Hwang to Back His Own Inventions - The Korea Times

Hwang to Back His Own Inventions

By Kim Tong-hyung

Staff Reporter

Disgraced gene scientist Hwang Woo-suk is getting a shot at redemption with his former employer, Seoul National University (SNU) transferring him ownership of his disputed work.

Hyun Sang-hwan, Hwang's colleague at the Sooam Biotech Research Center, confirmed that SNU had handed over the intellectual property rights for Hwang's claimed inventions in human stem cell research to H-Bion, a biotech company Hwang established in May last year.

SNU announced last month on its decision to withdraw patent applications related to Hwang's work and said it would consider transferring the rights to local companies or institutions seeking to continue research.

The school's business foundation had applied for patents on Hwang's technologies in 11 countries, including the Untied States and Australia, in June and July of 2006. However, SNU fired Hwang later in the year after his studies on cloned human stem cells were deemed as fraudulent.
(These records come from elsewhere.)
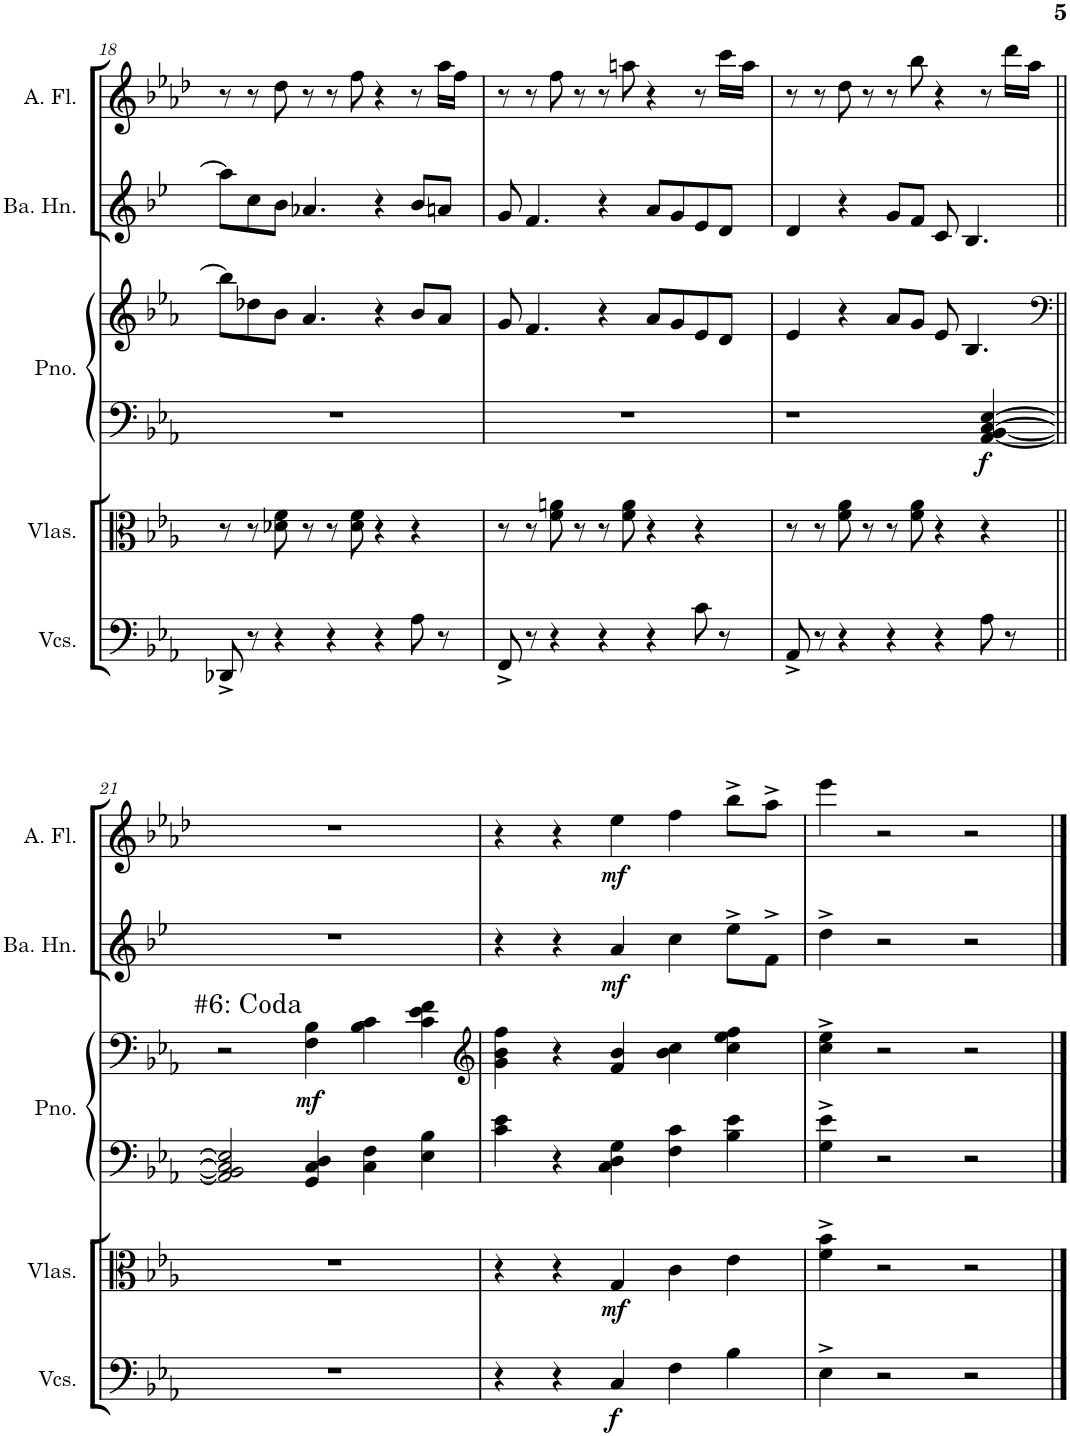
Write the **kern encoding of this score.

**kern	**dynam	**kern	**dynam	**kern	**kern	**dynam	**kern	**dynam	**kern	**dynam
*part5	*part5	*part4	*part4	*part3	*part3	*part3	*part2	*part2	*part1	*part1
*staff6	*staff6	*staff5	*staff5	*staff4	*staff3	*staff3/4	*staff2	*staff2	*staff1	*staff1
*I"Violoncellos	*	*I"Violas	*	*I"Piano	*	*	*I"Basset Horn	*	*I"Alto Flute	*
*I'Vcs.	*	*I'Vlas.	*	*I'Pno.	*	*	*I'Ba. Hn.	*	*I'A. Fl.	*
!!LO:PB:g=z
*clefF4	*	*clefC3	*	*clefF4	*clefG2	*	*clefG2	*	*clefG2	*
*	*	*	*	*	*	*	*Trd4c7	*	*Trd3c5	*
*k[b-e-a-]	*	*k[b-e-a-]	*	*k[b-e-a-]	*k[b-e-a-]	*	*k[b-e-]	*	*k[b-e-a-d-]	*
*M5/4	*	*M5/4	*	*M5/4	*M5/4	*	*M5/4	*	*M5/4	*
=18	=18	=18	=18	=18	=18	=18	=18	=18	=18	=18
8DD-X^/	.	8r	.	4%5r	8bb-\L]	.	8aa-\L]	.	8r	.
8r	.	8r	.	.	8dd-X\	.	8cc\	.	8r	.
4r	.	8d-X\ 8f\	.	.	8b-\J	.	8b-\J	.	8dd-\	.
.	.	8r	.	.	4.a-/	.	4.a-X/	.	8r	.
4r	.	8r	.	.	.	.	.	.	8r	.
.	.	8d-\ 8f\	.	.	.	.	.	.	8ff\	.
4r	.	4r	.	.	4r	.	4r	.	4r	.
8A-\	.	4r	.	.	8b-/L	.	8b-/L	.	8r	.
8r	.	.	.	.	8a-/J	.	8an/J	.	16aa-\LL	.
.	.	.	.	.	.	.	.	.	16ff\JJ	.
=19	=19	=19	=19	=19	=19	=19	=19	=19	=19	=19
8FF^/	.	8r	.	4%5r	8g/	.	8g/	.	8r	.
8r	.	8r	.	.	4.f/	.	4.f/	.	8r	.
4r	.	8f\ 8an\	.	.	.	.	.	.	8ff\	.
.	.	8r	.	.	.	.	.	.	8r	.
4r	.	8r	.	.	4r	.	4r	.	8r	.
.	.	8f\ 8a\	.	.	.	.	.	.	8aan\	.
4r	.	4r	.	.	8a-/L	.	8a/L	.	4r	.
.	.	.	.	.	8g/	.	8g/	.	.	.
8c\	.	4r	.	.	8e-/	.	8e-/	.	8r	.
8r	.	.	.	.	8d/J	.	8d/J	.	16ccc\LL	.
.	.	.	.	.	.	.	.	.	16aa\JJ	.
=20	=20	=20	=20	=20	=20	=20	=20	=20	=20	=20
8AA-^/	.	8r	.	1r	4e-/	.	4d/	.	8r	.
8r	.	8r	.	.	.	.	.	.	8r	.
4r	.	8f\ 8a-\	.	.	4r	.	4r	.	8dd-\	.
.	.	8r	.	.	.	.	.	.	8r	.
4r	.	8r	.	.	8a-/L	.	8g/L	.	8r	.
.	.	8f\ 8a-\	.	.	8g/J	.	8f/J	.	8bb-\	.
4r	.	4r	.	.	8e-/	.	8c/	.	4r	.
.	.	.	.	.	4.B-/	.	4.B-/	.	.	.
!	!	!	!	!	!	!LO:DY:b=2	!	!	!	!
8A-\	.	4r	.	[4AA-/ [4BB-/ [4C/ [4E-/	.	f	.	.	8r	.
8r	.	.	.	.	.	.	.	.	16ddd-\LL	.
.	.	.	.	.	.	.	.	.	16aa-\JJ	.
!!LO:LB:g=z
=21||	=21||	=21||	=21||	=21||	=21||	=21||	=21||	=21||	=21||	=21||
*	*	*	*	*	*clefF4	*	*	*	*	*
!	!	!	!	!	!LO:TX:a:t=#6&colon; Coda	!	!	!	!	!
4%5r	.	4%5r	.	2AA-/] 2BB-/] 2C/] 2E-/]	2r	.	4%5r	.	4%5r	.
!	!	!	!	!	!	!LO:DY:b	!	!	!	!
.	.	.	.	4GG/ 4C/ 4D/	4F\ 4B-\	mf	.	.	.	.
.	.	.	.	4C\ 4F\	4B-\ 4c\	.	.	.	.	.
.	.	.	.	4E-\ 4B-\	4c\ 4e-\ 4f\	.	.	.	.	.
=22	=22	=22	=22	=22	=22	=22	=22	=22	=22	=22
*	*	*	*	*	*clefG2	*	*	*	*	*
4r	.	4r	.	4c\ 4e-\	4g\ 4b-\ 4ff\	.	4r	.	4r	.
4r	.	4r	.	4r	4r	.	4r	.	4r	.
!	!LO:DY:b	!	!LO:DY:b	!	!	!	!	!LO:DY:b	!	!LO:DY:b
4C/	f	4G/	mf	4C\ 4D\ 4G\	4f/ 4b-/	.	4a/	mf	4ee-\	mf
4F\	.	4c\	.	4F\ 4c\	4b-\ 4cc\	.	4cc\	.	4ff\	.
4B-\	.	4e-\	.	4B-\ 4e-\	4cc\ 4ee-\ 4ff\	.	8ee-^\L	.	8bb-^\L	.
.	.	.	.	.	.	.	8f^\J	.	8aa-^\J	.
=23	=23	=23	=23	=23	=23	=23	=23	=23	=23	=23
4E-^\	.	4f\^ 4b-\^	.	4G\^ 4e-\^	4cc\^ 4ee-\^	.	4dd^\	.	4eee-\	.
2r	.	2r	.	2r	2r	.	2r	.	2r	.
2r	.	2r	.	2r	2r	.	2r	.	2r	.
==	==	==	==	==	==	==	==	==	==	==
*-	*-	*-	*-	*-	*-	*-	*-	*-	*-	*-
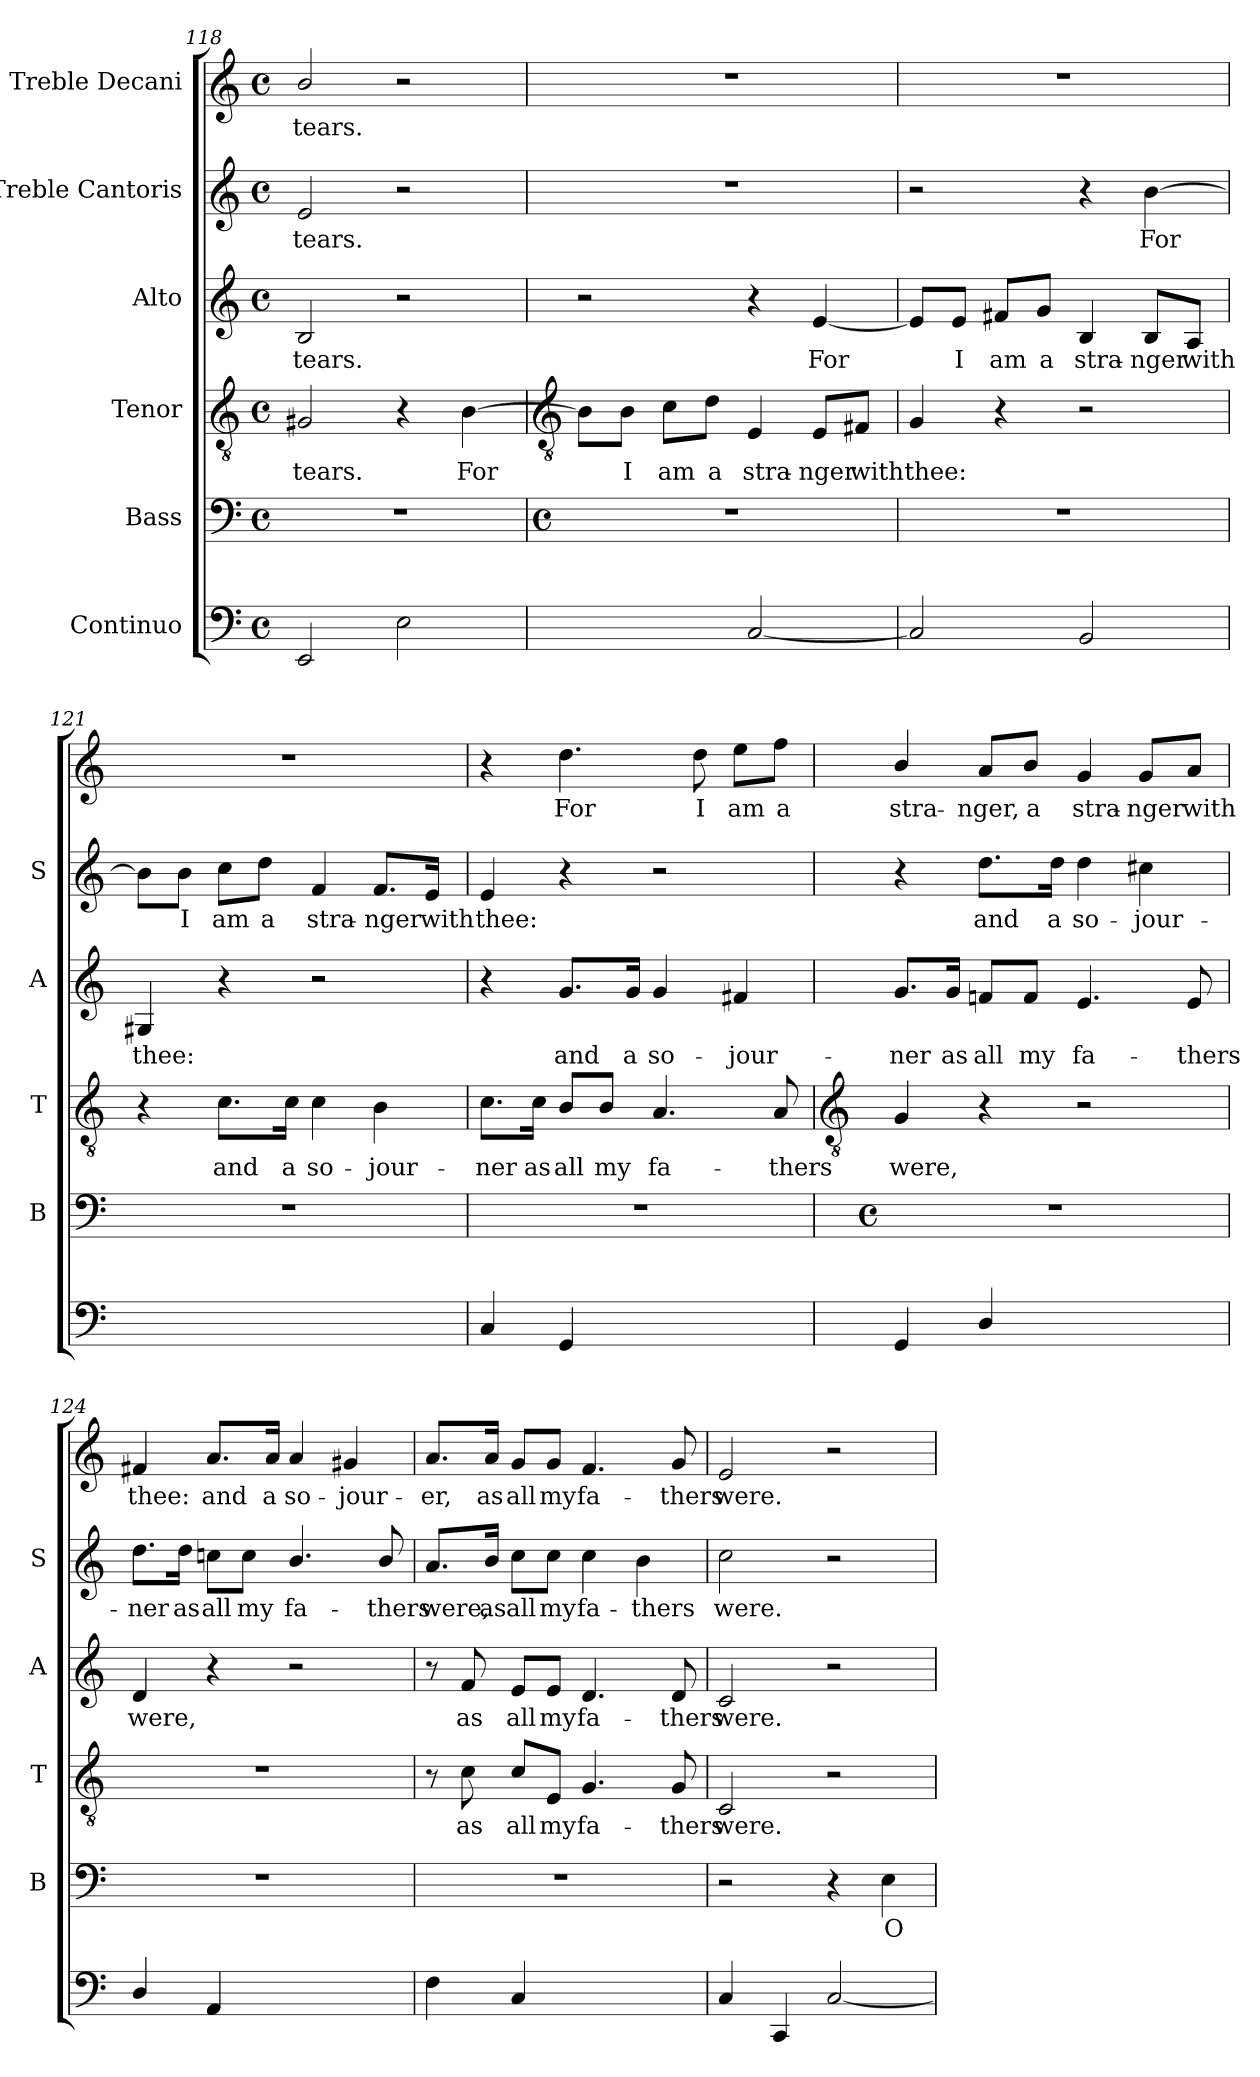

According to Korean law, intellectual property rights for inventions produced by employees of national universities belong to the state. Thus, the patents that had been reviewed by patent authorities overseas were filed under SNU's name, with Hwang listed as one of the 19 inventors, which put the university in the awkward position of representing someone it had expelled.

Monday's deal allows Hwang to keep the patent applications alive under the name of H-Bion. In selling the ownership of Hwang's work to H-Bion, SNU was paid 140 million won, identical to the amount of money spent by the school in applying for the patents, a source said.

Hwang reached a rare rock-star status for a scientist in 2005 by claiming to have created cloned embryos from patient-specific embryonic stem cells. Although the study was later exposed as containing fake data, Hwang continues to insist that his technology is legitimate.

The patent application filed in the 11 countries relates to a human embryonic stem cell line, NT-1, that Hwang claimed to have generated through somatic cell nuclear transfer in a separate study in 2004. His work was published by peer-review journal Science.